> What to produce
Restate all entries word for word, minus pictures.

> Saved entries
----

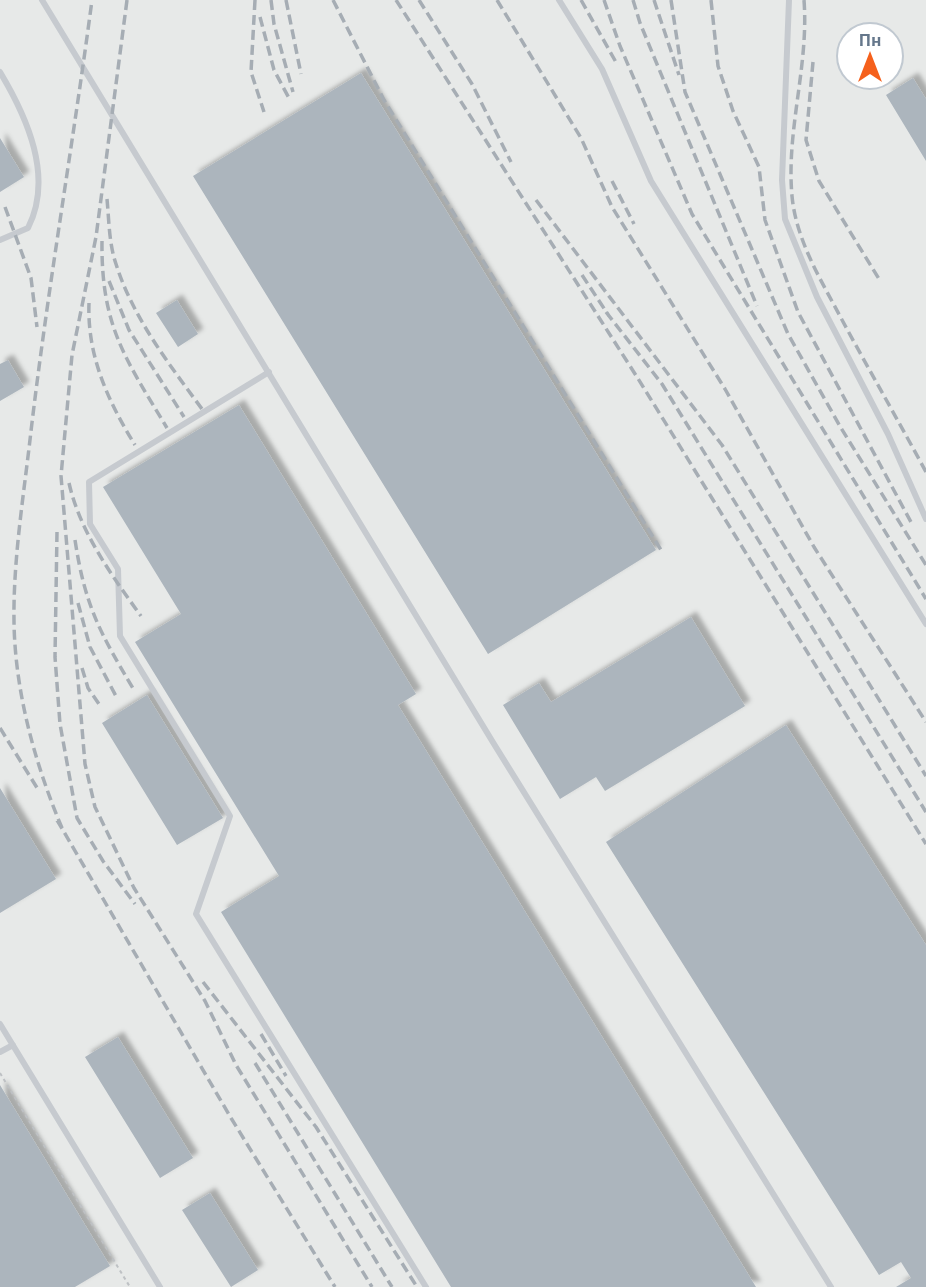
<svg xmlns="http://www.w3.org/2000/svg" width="926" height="1287" viewBox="0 0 926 1287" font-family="'Alegreya Sans',sans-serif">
  <defs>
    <filter id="shadow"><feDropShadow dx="5.5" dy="-5.5" stdDeviation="2" flood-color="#0004"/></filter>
  </defs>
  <rect width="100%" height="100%" fill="#f9faf7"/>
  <path fill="#e7e9e8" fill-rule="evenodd" d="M0,0H926V1287H0ZM849,35H891V77H849Z"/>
  <path fill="#acb5bd" filter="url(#shadow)" d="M361,73L656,550L488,654L193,176Z
    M913,78L926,99V161L886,95Z
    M0,138L24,177L0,192Z
    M177,300L198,334L178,347L156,313Z
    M8,360L24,387L0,401V364Z
    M239,405L416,694L398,705L756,1287H451L221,912L279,876L135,642L181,614L103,487Z
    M691,617L745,706L605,791L596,777L560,799L503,705L539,683L551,702Z
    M147,695L223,818L177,845L102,723Z
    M786,725L926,945V1287H896L911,1278L901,1262L879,1275L606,842Z
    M0,788L56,879L0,913Z
    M118,1037L193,1158L160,1178L85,1057Z
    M0,1085L110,1266L75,1287H0Z
    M210,1193L258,1270L231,1287L182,1210Z"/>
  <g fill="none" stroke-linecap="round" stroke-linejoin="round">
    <path stroke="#bec1c4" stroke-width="2" stroke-dasharray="3.5 3.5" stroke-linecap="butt" d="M0,1073L130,1287"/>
    <path stroke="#c6cacf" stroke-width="6" d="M42,0L494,744L831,1287
      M559,0L602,69L651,181L926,624
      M789,0L782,180L785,219L817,297L888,434L926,519
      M0,72C27,117 54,177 28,228L0,240
      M269,372L89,482L90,524L118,569L120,636L230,816L196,914L426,1287
      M0,1024L160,1287
      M0,1052L13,1045"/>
    <path stroke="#a6adb4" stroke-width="3.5" stroke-dasharray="10 5" stroke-linecap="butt" d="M127,0L96,237L72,355L61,476L85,764L95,807L134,888L205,1001L236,1065L372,1287
      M255,0L251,72L264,112
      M271,0L274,24L293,92
      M286,0L301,74
      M333,0L384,100L661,550
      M396,0L637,377L926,844
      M419,0L472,84L511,162
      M497,0L581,138L612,207L725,389L814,547L926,722
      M581,0L617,64
      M604,0L620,46L692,214L926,599
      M633,0L640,23L757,306
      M654,0L679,75
      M671,0L685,92L788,334L841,428L926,565
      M711,0L718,66L733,111L759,167L765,220L798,312L912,524
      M804,0C809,66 786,130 792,196C796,240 821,280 841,318C869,370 898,420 926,472
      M260,17L274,70L290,100
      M813,62L806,140L819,181L879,279
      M612,181L634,224
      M107,199C109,220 109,244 116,264C133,318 169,364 202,409
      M536,200L722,445L926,776
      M5,207L31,278L37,327
      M102,241C101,326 125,358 167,428
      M582,275L609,316
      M109,281L129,330L184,417
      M89,303C87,356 108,401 135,445
      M606,312L662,384L926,812
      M69,483C80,532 112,576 141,616
      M57,532L55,657L60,724L77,818L103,861L135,904
      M75,540C85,606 100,633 134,690
      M78,603L90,647L117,698
      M82,668L88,688L101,707
      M0,728L39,791
      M57,820L231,1118L335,1287
      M62,828C35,764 15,692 14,622C13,559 24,494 31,431C48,287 73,144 92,0
      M203,982L316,1127L417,1287
      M261,1034L286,1076
      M255,1063L392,1287"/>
  </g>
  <g transform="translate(870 56)"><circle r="33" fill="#ffffff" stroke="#c1c9d1" stroke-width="2"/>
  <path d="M0-5L12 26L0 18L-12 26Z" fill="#f5601c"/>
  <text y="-10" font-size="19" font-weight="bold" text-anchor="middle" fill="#65778b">Пн</text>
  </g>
</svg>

----

> Answer box
<svg xmlns="http://www.w3.org/2000/svg" width="926" height="1287" viewBox="0 0 926 1287" font-family="'Alegreya Sans',sans-serif">
  <defs>
    <filter id="shadow"><feDropShadow dx="5.5" dy="-5.5" stdDeviation="2" flood-color="#0004"/></filter>
  </defs>
  <rect width="100%" height="100%" fill="#f9faf7"/>
  <path fill="#e7e9e8" fill-rule="evenodd" d="M0,0H926V1287H0ZM849,35H891V77H849Z"/>
  <path fill="#acb5bd" filter="url(#shadow)" d="M361,73L656,550L488,654L193,176Z
    M913,78L926,99V161L886,95Z
    M0,138L24,177L0,192Z
    M177,300L198,334L178,347L156,313Z
    M8,360L24,387L0,401V364Z
    M239,405L416,694L398,705L756,1287H451L221,912L279,876L135,642L181,614L103,487Z
    M691,617L745,706L605,791L596,777L560,799L503,705L539,683L551,702Z
    M147,695L223,818L177,845L102,723Z
    M786,725L926,945V1287H896L911,1278L901,1262L879,1275L606,842Z
    M0,788L56,879L0,913Z
    M118,1037L193,1158L160,1178L85,1057Z
    M0,1085L110,1266L75,1287H0Z
    M210,1193L258,1270L231,1287L182,1210Z"/>
  <g fill="none" stroke-linecap="round" stroke-linejoin="round">
    <path stroke="#bec1c4" stroke-width="2" stroke-dasharray="3.5 3.5" stroke-linecap="butt" d="M0,1073L130,1287"/>
    <path stroke="#c6cacf" stroke-width="6" d="M42,0L494,744L831,1287
      M559,0L602,69L651,181L926,624
      M789,0L782,180L785,219L817,297L888,434L926,519
      M0,72C27,117 54,177 28,228L0,240
      M269,372L89,482L90,524L118,569L120,636L230,816L196,914L426,1287
      M0,1024L160,1287
      M0,1052L13,1045"/>
    <path stroke="#a6adb4" stroke-width="3.5" stroke-dasharray="10 5" stroke-linecap="butt" d="M127,0L96,237L72,355L61,476L85,764L95,807L134,888L205,1001L236,1065L372,1287
      M255,0L251,72L264,112
      M271,0L274,24L293,92
      M286,0L301,74
      M333,0L384,100L661,550
      M396,0L637,377L926,844
      M419,0L472,84L511,162
      M497,0L581,138L612,207L725,389L814,547L926,722
      M581,0L617,64
      M604,0L620,46L692,214L926,599
      M633,0L640,23L757,306
      M654,0L679,75
      M671,0L685,92L788,334L841,428L926,565
      M711,0L718,66L733,111L759,167L765,220L798,312L912,524
      M804,0C809,66 786,130 792,196C796,240 821,280 841,318C869,370 898,420 926,472
      M260,17L274,70L290,100
      M813,62L806,140L819,181L879,279
      M612,181L634,224
      M107,199C109,220 109,244 116,264C133,318 169,364 202,409
      M536,200L722,445L926,776
      M5,207L31,278L37,327
      M102,241C101,326 125,358 167,428
      M582,275L609,316
      M109,281L129,330L184,417
      M89,303C87,356 108,401 135,445
      M606,312L662,384L926,812
      M69,483C80,532 112,576 141,616
      M57,532L55,657L60,724L77,818L103,861L135,904
      M75,540C85,606 100,633 134,690
      M78,603L90,647L117,698
      M82,668L88,688L101,707
      M0,728L39,791
      M57,820L231,1118L335,1287
      M62,828C35,764 15,692 14,622C13,559 24,494 31,431C48,287 73,144 92,0
      M203,982L316,1127L417,1287
      M261,1034L286,1076
      M255,1063L392,1287"/>
  </g>
  <g transform="translate(870 56)"><circle r="33" fill="#ffffff" stroke="#c1c9d1" stroke-width="2"/>
  <path d="M0-5L12 26L0 18L-12 26Z" fill="#f5601c"/>
  <text y="-10" font-size="19" font-weight="bold" text-anchor="middle" fill="#65778b">Пн</text>
  </g>
</svg>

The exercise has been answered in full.